Here a further improvement with your suggestion and other bits:

def pythagoras(h=None, x=None, y=None):
    '''Pythagorean Theorem:
    The area of the square whose side is the hypotenuse is equal
    to the sum of the areas of the squares on the other two sides.'''
    
    try:
        if h is None: return sqrt(x ** 2 + y ** 2)
        elif x is None: return sqrt(h ** 2 - y ** 2)
        elif y is None: return sqrt(h ** 2 - x ** 2)
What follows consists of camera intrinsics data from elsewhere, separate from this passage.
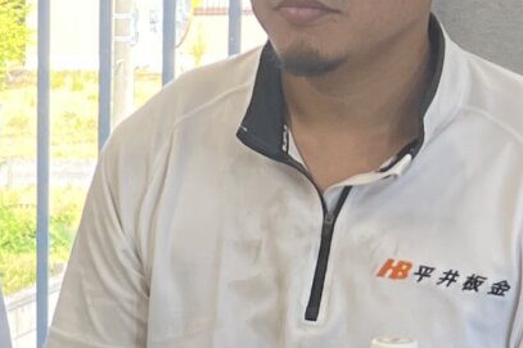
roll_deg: +2.6
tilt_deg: -14.6
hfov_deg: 11.3
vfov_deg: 8.0
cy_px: 381
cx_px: -402
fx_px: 2469
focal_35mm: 170
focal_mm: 5.7
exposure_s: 1/135
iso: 32
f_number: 1.5
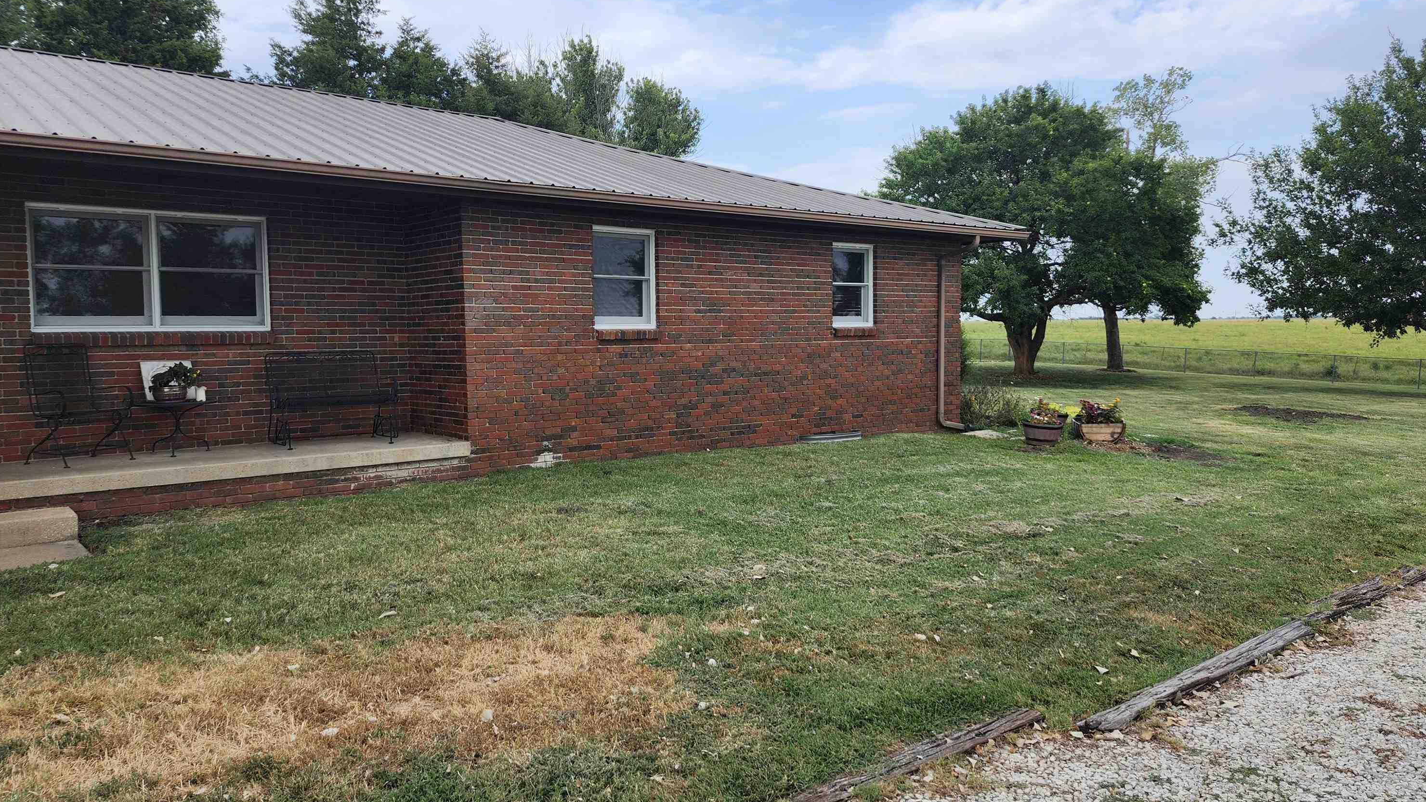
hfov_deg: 71.9
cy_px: 410
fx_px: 983
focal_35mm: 26
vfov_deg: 44.4
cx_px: 697
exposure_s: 1/476
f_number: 1.8
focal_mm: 5.54
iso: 25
        else: return "No unknown values to calculate." 
    except:
        return "Insufficient data."    

print(pitagoras(x=3, y=4))    # 5.0
print(pitagoras(h=5, x=3))    # 4.0
print(pitagoras(h=5, x=4))    # 3.0
print(pitagoras(h=5, x=4, y=4))    # No unknown values to calculate.
print(pitagoras(h=5))    # Insufficient data.
print(pitagoras(x=4))    # Insufficient data.
print(pitagoras(y=4))    # Insufficient data.